Before and after object boxes

━━━━━━

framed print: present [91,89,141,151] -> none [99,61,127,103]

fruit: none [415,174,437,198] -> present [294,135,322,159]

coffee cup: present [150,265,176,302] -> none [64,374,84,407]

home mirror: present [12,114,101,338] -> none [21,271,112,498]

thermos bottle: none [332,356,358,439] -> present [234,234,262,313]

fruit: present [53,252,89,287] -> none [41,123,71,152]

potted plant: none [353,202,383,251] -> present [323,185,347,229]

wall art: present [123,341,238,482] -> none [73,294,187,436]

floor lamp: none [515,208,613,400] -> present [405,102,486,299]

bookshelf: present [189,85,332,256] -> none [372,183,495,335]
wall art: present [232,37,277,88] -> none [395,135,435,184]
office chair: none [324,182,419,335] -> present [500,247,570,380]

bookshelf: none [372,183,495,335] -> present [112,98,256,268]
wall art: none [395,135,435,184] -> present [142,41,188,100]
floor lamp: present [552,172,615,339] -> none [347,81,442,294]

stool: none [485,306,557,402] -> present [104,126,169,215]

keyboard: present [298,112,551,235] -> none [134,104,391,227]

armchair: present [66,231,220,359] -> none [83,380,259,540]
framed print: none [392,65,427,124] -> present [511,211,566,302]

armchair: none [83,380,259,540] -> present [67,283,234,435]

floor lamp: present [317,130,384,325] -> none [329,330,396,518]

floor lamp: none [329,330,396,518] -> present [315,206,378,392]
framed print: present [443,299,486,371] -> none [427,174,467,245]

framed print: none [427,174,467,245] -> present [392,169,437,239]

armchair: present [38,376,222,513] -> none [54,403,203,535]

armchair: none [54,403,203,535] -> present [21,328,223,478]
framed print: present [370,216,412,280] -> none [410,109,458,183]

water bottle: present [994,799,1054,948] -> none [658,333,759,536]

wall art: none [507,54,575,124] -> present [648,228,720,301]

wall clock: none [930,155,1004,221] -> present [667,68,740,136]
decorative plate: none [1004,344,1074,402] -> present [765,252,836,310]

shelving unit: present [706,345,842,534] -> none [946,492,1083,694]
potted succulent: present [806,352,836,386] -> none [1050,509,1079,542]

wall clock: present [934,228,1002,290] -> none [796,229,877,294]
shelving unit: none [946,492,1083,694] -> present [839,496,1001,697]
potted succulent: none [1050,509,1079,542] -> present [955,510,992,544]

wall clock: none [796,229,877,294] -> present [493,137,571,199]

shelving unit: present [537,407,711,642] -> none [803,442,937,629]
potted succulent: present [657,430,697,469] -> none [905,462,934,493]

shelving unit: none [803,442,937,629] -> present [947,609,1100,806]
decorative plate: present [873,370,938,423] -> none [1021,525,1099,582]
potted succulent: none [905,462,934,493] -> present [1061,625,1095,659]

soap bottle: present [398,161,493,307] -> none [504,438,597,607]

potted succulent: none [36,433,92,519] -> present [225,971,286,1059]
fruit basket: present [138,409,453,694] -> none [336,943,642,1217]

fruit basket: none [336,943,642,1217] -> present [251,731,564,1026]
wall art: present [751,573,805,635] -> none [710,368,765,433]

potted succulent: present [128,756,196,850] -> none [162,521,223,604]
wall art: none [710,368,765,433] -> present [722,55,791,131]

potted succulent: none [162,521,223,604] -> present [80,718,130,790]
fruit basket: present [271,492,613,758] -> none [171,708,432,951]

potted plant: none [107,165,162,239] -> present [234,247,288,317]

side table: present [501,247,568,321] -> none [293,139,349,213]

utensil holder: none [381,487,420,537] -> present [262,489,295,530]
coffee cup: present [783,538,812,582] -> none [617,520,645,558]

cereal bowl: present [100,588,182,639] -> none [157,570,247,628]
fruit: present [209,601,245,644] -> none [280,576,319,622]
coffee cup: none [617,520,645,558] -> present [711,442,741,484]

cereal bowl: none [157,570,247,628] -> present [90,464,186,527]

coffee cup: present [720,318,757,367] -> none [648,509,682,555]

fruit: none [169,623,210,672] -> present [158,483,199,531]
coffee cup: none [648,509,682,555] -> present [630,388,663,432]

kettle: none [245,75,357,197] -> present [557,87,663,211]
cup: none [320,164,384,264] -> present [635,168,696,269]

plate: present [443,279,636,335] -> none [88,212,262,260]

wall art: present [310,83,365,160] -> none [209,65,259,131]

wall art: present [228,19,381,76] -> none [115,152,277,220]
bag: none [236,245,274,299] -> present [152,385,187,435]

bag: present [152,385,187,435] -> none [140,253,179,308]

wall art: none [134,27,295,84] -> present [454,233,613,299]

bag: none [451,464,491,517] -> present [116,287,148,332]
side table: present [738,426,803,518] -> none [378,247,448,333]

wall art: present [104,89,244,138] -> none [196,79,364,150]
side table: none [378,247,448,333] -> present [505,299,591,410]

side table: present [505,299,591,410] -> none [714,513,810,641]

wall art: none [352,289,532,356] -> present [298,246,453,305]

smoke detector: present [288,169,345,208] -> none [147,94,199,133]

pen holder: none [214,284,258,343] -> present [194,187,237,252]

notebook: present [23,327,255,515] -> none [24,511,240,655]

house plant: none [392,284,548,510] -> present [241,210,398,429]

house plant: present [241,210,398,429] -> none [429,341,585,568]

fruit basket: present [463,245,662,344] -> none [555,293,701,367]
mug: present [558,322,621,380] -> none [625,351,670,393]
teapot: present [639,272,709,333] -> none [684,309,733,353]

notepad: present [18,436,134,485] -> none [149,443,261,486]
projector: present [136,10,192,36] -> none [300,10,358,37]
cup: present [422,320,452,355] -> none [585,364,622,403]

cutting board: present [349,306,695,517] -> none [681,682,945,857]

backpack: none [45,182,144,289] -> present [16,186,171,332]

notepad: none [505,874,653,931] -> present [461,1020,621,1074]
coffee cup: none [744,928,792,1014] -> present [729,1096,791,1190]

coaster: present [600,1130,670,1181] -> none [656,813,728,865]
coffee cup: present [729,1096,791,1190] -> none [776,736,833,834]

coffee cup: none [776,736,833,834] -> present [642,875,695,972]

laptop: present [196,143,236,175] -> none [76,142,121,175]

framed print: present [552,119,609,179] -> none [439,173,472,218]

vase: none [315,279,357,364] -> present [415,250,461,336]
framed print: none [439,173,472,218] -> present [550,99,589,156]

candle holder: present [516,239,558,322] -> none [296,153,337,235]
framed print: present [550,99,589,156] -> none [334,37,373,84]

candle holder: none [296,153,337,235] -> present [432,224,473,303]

━━━━━━

Search the data for the string "floor" and say how many lines include it, giving only the number.

4